With losses in five of their past six games and a tough road ahead in the Pac-12 Conference, the Buffs (8-6, 0-2 Pac-12) are well on their way toward surpassing the 12 losses Wright suffered in four years of high school back home in Minnesota.
Adjusting to increased disappointment is nothing out of the ordinary for new players at the Division I level. Typically players of that caliber can carry their high schools to postseason tournaments single-handedly, making extended losing streaks rare. Yet as a season devoted heavily toward developing the team's young talent continues with a challenging homestand this week against No. 4 Arizona State (Thursday, 6:30 p.m.) and No. 14 Arizona (Saturday, noon), CU's freshman class is going through a crash course in learning how to deal with adversity.
"Coach (Tad Boyle) today in the film session talked about how some guys aren't used to the feeling of losing. I'm one of those guys," Wright said. "I've never had to face adversity like this before until now. I'm just trying to do a good job of keeping these guys focused and motivated and confident we can still make a push at it. Our season isn't over yet. There's 16 games left. That's a long time."
Wright's high school team, Champlin Park, went 31-1 last year, suffering its only loss in the state championship game. Freshman Tyler Bey went 21-8 in his final year at Las Vegas High before transferring to Middlebrooks Academy. Dallas Walton's Arvada West team went 17-9 during his senior season. And D'Shawn Schwartz has a chance to lose at least as many games during his first year at CU as he did in his final two years at Sand Creek (15).
"It's definitely different because we expected big things coming in," Schwartz said. "I'm just trying to adjust to it, trying to fix things as they go, try to play harder and just get wins. Usually in high school you'll lose two games max at most and then go get a win. This is the Pac-12. It's the highest level so you've got to change something to start getting wins."

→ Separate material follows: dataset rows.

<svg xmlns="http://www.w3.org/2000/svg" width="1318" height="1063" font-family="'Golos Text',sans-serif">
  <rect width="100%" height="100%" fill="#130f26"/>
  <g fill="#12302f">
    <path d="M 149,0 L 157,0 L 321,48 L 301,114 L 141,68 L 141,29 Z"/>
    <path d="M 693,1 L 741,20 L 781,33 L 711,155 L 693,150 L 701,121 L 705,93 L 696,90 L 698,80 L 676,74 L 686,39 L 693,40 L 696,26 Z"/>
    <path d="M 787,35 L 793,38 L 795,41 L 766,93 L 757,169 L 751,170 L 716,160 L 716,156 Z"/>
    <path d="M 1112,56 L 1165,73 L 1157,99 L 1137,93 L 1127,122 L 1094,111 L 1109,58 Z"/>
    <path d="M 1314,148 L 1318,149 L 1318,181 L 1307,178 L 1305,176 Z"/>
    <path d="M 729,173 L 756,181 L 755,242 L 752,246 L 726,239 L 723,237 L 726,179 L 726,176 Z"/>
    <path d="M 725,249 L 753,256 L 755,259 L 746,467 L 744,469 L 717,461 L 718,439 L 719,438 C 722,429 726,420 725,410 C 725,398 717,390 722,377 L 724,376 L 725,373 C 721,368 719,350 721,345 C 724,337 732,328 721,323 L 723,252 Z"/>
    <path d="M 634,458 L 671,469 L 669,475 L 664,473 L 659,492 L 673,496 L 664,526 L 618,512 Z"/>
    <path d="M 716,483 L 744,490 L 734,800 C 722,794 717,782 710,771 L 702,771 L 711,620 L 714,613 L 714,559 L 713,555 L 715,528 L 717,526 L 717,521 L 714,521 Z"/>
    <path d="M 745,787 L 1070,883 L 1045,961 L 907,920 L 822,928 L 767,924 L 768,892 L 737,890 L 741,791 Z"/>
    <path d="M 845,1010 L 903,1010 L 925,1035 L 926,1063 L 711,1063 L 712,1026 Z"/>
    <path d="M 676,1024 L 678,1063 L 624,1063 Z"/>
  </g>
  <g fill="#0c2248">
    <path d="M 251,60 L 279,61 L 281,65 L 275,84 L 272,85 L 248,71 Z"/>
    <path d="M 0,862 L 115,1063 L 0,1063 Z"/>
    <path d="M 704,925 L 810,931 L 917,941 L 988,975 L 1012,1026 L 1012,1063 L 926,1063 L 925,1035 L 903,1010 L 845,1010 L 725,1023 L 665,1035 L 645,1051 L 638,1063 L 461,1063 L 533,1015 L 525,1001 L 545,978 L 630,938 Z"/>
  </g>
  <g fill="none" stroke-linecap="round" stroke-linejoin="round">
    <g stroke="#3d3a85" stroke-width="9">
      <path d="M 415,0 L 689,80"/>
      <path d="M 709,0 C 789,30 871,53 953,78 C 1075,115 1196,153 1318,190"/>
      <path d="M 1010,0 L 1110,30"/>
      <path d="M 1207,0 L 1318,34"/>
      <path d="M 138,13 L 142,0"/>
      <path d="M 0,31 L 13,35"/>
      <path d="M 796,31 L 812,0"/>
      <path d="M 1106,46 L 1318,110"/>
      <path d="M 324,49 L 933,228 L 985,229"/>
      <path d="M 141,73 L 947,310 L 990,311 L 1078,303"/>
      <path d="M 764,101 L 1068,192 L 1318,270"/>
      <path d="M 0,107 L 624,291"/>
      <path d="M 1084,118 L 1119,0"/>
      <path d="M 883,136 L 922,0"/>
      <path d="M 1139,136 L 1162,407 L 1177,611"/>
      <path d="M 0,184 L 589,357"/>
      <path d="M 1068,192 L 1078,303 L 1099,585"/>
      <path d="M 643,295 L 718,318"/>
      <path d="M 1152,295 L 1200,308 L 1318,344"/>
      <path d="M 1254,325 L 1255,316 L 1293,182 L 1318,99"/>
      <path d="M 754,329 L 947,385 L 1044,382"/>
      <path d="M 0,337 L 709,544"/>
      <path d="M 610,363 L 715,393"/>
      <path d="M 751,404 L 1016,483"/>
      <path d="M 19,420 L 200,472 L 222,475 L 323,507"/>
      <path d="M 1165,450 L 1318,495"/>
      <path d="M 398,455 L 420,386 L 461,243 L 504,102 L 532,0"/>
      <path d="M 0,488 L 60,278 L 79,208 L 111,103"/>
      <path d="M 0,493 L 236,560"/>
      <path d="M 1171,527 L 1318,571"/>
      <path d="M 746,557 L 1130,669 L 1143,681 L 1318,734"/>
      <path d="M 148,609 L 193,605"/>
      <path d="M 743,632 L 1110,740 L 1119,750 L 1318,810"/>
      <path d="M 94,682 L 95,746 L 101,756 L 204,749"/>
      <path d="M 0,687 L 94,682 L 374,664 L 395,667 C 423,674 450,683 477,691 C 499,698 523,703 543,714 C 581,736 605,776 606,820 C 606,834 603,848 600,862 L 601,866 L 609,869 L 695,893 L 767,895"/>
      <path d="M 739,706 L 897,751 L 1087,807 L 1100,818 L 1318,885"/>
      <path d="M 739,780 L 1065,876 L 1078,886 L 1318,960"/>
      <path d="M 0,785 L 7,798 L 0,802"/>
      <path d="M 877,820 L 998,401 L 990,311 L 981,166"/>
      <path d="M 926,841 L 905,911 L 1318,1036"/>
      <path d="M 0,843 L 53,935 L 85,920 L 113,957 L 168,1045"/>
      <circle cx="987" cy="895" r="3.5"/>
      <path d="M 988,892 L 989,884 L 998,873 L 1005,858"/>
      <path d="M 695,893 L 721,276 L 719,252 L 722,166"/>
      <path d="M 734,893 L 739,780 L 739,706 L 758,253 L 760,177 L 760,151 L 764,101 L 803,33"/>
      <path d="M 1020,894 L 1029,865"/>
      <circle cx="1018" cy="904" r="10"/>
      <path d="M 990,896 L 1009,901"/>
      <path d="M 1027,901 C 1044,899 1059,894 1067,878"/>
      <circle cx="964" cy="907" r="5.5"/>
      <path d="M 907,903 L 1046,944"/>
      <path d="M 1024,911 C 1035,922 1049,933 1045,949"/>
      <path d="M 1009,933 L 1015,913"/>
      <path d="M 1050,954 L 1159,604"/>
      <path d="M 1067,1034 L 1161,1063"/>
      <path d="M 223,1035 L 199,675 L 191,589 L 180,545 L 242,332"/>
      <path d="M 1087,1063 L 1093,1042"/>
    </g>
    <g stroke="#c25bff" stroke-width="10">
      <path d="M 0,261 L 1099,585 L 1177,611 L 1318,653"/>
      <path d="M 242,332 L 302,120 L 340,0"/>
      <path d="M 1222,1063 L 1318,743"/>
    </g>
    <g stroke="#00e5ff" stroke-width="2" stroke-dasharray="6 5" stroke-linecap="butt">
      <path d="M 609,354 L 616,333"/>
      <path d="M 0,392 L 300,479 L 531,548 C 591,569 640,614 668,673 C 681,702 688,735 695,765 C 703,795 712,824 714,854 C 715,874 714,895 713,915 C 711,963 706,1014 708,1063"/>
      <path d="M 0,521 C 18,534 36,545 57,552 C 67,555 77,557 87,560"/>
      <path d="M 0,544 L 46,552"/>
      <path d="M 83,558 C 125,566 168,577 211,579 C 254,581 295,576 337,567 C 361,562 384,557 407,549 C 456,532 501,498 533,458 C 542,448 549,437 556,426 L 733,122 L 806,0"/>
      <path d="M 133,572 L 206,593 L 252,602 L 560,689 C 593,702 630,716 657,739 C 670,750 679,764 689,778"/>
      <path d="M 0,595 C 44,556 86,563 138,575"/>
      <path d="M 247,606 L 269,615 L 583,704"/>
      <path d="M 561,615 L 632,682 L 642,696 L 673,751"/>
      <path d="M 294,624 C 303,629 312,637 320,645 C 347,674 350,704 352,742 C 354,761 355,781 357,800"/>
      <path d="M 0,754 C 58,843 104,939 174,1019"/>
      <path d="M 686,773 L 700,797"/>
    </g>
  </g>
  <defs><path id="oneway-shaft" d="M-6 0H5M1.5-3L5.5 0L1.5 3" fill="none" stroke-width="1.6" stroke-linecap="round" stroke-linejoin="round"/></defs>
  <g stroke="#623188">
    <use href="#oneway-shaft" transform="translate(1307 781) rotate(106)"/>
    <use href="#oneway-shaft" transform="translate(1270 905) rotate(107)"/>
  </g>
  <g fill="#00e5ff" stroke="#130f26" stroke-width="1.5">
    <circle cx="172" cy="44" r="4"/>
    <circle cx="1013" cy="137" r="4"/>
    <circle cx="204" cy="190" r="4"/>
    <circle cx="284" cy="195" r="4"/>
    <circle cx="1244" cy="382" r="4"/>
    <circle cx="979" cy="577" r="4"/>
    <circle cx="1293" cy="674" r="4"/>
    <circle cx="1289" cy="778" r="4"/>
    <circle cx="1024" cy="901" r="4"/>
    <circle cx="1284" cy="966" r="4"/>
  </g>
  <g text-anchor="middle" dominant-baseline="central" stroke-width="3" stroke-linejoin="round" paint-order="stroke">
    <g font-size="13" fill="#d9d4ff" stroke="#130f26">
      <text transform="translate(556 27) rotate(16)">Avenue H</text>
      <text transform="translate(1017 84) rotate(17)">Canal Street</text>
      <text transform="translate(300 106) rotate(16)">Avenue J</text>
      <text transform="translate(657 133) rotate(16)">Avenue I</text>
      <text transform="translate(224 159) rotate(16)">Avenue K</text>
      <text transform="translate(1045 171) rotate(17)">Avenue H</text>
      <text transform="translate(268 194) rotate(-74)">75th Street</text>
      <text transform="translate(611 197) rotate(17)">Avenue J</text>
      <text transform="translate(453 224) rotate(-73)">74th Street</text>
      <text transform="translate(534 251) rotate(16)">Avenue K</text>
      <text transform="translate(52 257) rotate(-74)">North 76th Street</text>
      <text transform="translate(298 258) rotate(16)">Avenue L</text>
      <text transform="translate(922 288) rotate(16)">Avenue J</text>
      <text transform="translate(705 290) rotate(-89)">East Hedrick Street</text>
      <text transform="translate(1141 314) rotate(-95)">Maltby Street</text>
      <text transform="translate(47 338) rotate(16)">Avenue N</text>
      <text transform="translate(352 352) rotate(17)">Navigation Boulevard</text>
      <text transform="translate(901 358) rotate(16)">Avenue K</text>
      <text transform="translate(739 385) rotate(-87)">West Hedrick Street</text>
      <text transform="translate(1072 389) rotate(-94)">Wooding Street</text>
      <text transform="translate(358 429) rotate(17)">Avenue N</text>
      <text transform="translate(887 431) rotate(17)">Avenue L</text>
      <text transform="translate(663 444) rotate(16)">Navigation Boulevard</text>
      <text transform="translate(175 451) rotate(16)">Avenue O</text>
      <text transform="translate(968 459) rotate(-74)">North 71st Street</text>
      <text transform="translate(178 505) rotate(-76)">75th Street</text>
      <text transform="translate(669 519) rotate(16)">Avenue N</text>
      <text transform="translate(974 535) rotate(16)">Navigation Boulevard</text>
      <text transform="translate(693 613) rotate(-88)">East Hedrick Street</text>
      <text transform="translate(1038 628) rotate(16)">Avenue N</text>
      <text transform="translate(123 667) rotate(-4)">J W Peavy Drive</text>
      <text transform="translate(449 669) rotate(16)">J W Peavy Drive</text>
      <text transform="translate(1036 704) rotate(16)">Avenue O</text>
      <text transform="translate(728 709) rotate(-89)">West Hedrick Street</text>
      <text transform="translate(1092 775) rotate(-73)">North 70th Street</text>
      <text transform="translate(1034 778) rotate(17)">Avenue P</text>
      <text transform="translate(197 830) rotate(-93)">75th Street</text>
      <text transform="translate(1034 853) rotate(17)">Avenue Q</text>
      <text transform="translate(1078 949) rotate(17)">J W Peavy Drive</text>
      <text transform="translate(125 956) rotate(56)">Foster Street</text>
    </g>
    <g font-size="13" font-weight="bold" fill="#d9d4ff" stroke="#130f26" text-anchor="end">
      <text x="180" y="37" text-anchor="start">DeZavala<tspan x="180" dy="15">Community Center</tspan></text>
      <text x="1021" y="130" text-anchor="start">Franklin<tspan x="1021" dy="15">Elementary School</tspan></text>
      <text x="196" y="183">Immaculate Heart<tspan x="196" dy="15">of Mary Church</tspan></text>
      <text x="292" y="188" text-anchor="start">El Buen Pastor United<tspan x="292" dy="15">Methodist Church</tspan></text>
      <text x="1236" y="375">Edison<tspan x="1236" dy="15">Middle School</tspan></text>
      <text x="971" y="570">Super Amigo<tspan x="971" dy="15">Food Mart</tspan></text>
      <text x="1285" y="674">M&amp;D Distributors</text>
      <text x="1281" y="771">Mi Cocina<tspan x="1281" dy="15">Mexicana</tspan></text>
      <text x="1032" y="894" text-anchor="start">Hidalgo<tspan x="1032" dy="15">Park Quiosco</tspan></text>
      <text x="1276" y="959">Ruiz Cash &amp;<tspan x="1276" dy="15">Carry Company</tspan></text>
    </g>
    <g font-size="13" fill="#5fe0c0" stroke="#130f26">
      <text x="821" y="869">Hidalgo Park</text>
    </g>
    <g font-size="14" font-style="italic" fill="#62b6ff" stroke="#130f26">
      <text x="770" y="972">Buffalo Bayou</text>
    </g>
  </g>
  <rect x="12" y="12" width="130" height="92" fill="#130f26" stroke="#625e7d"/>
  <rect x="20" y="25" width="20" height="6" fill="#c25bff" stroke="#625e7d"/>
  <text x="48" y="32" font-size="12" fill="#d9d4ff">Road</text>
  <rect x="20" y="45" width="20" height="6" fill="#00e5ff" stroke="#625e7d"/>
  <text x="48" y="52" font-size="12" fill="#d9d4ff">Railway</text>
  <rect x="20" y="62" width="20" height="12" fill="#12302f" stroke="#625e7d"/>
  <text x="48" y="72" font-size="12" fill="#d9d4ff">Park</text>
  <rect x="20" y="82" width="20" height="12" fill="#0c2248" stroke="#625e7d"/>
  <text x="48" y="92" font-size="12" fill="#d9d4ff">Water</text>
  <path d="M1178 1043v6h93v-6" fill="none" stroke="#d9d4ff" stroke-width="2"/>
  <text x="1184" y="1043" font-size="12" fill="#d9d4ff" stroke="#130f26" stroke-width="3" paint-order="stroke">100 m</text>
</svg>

While the struggles on the scoreboard haven't necessarily come as a surprise, Boyle continues to express frustration at the in-game inconsistencies often displayed by his team — which often are as much on the shoulders of the team's veterans as the freshmen.
"Did I expect it? I expected it to some degree, but you don't know until you get into it," Boyle said. "I expect our freshmen to be inconsistent. I don't expect our junior and our seniors to be inconsistent. I expect more from the guys that have been around and been through the wars. It's all about improvement and getting better, and that's what I'm focused on every day.

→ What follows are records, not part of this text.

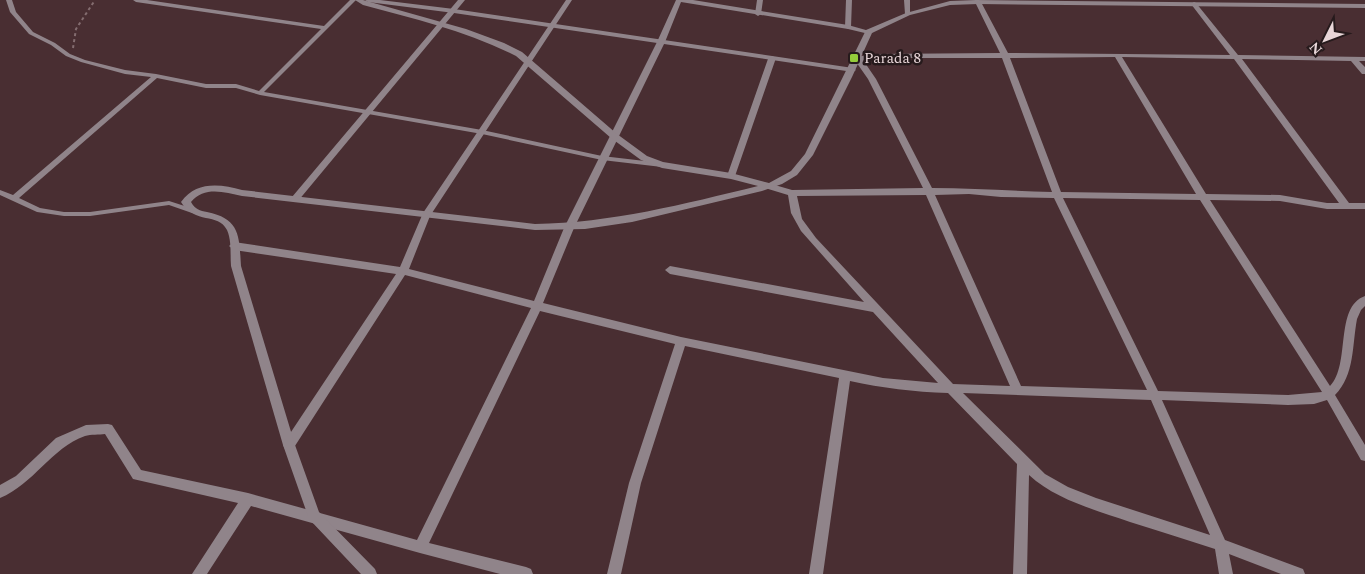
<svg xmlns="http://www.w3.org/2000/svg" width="1365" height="574" font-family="Spectral,serif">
  <rect width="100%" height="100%" fill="#492e32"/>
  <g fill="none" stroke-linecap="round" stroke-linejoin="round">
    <path stroke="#846d70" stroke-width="2" stroke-dasharray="3 3" stroke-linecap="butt" d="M73,48L76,29L95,0"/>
    <path fill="#90848a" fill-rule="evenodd" d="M6,0H12L16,12L33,32L55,43L70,54L85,60L125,70L156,74L206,84H236L259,91L321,29L136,2L133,0H147L324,26L350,0H356L264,92L482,130L602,156L662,163L665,165L662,167L602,160L482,134L260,95L236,88H206L157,78L19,198L40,208L64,212H90L169,201L194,209L195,211L194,213H192L169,205L90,216H64L37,212L0,195V190L13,195L151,77L125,74L81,62L66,56L51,45L29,34L10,12Z
      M365,0H380L454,9L853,68L856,70L853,72L454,13L368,2Z
      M757,0H763L761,14L758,16L755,14Z
      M846,0H852L851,27L848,29L845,27Z
      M904,0H910V15L905,14Z"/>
    <path fill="#90848a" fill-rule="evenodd" d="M458,0H465L298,201H292L290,199L292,197Z
      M566,0H572L430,216L409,269L534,301L564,228L657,42L676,0H693L848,25L873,32L869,34L848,29L681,2L665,42L574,228L543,303L681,337L883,378L938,383L873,312L670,274L665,270L670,266L864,302L801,231L791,213L788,195L765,188L764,186L768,183L792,190L923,188L868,79L854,59L855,57L875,54L1000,53L975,2L978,0L981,2L1008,53L1230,55L1191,4L1194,2L1196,3L1238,55L1365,57V61H1359L1365,67V74H1362L1351,61L1242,59L1349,203H1365V209H1327L1280,201L1210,200L1330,386C1351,365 1334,307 1365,296V306L1361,310L1357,319C1352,345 1355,375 1335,395L1365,445V461L1361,460L1327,400L1314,404L1288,405L1162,400L1225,540L1303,569L1305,574H1281L1229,554L1233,574H1219L1215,549C1187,540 1159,531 1130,522C1096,510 1056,500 1029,475L1027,574H1013L1017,464L948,393C914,392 882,388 850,381L823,574H809L839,378L685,346L641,483L621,574H607L629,483L675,344L540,311L429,543L526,567L531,569L533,574H500L420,553L251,506L207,574H192L238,503L133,479L105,434C99,435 91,434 85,436C51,448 34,484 0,498V485L16,476L56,438L86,425L108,424L112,425L141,470L248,493L417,540L531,308L405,275L293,449L289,450L285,449L283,445L285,441L396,274L234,250L229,246L234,242L400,267L423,213ZM1115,57L1196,194L1061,192L1010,58ZM1122,57L1234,59L1339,203H1327L1280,195L1206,194ZM875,58H1002L1052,192C1011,191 972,188 932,188L876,79L863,60ZM969,194L1001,197L1054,198L1147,390L1021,386L935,195ZM926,195L1010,386L953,384L816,238L802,219L797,196ZM1063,198L1200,200L1322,392L1288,395L1158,391ZM963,393L1151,400L1210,535L1096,498L1068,487L1045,474Z
      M769,56H772L776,58L735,176L734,178H728L727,176Z"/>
    <path fill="#90848a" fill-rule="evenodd" d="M355,0H363L466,29L504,43L522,52L617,134L647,156L663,162L731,173L769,183L791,171L805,154L866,30L906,13L950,1L976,0L1365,4V8L978,4L950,5L910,15L872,33L852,77L813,155L797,175L782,184L762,191L632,222L585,229L535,230L242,196C224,192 204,186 191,202C195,209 200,211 207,212C241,219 239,237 241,266L295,445L319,512L375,569L377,574H361L310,520L308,516L283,445L231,266C230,255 232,241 227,230C218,212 195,225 181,202C196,181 220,184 242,190L535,224C611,223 684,204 758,186L731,179L662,168L641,160L611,138L516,56C467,31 415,19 363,5Z"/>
  </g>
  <rect fill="#95cc3b" stroke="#261a1c" stroke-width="2" x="849" y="53" width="10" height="10" rx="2.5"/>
  <g text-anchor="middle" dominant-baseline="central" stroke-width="5" stroke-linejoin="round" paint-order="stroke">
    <g font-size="15" fill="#e8d6d8" stroke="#261a1c" text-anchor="start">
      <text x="864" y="58">Parada 8</text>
    </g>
  </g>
  <g transform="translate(1325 40) rotate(228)" stroke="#261a1c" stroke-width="4" paint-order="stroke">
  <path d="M0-4L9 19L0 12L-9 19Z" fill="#e8d6d8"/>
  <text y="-8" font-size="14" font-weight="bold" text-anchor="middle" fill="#e8d6d8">N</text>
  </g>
</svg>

"Do the losses frustrate you? Hell yeah they do. There's no getting around that. But I am taking a big picture view. I'm understanding what we have. Evan Battey is going to be a heck of a player sitting out. These freshmen are coming along. I see the progress that Tyler is making. I see the progress Laz (Nikolic) is making. I see the progress D'Shawn is making, Dallas. All those freshmen are making great progress."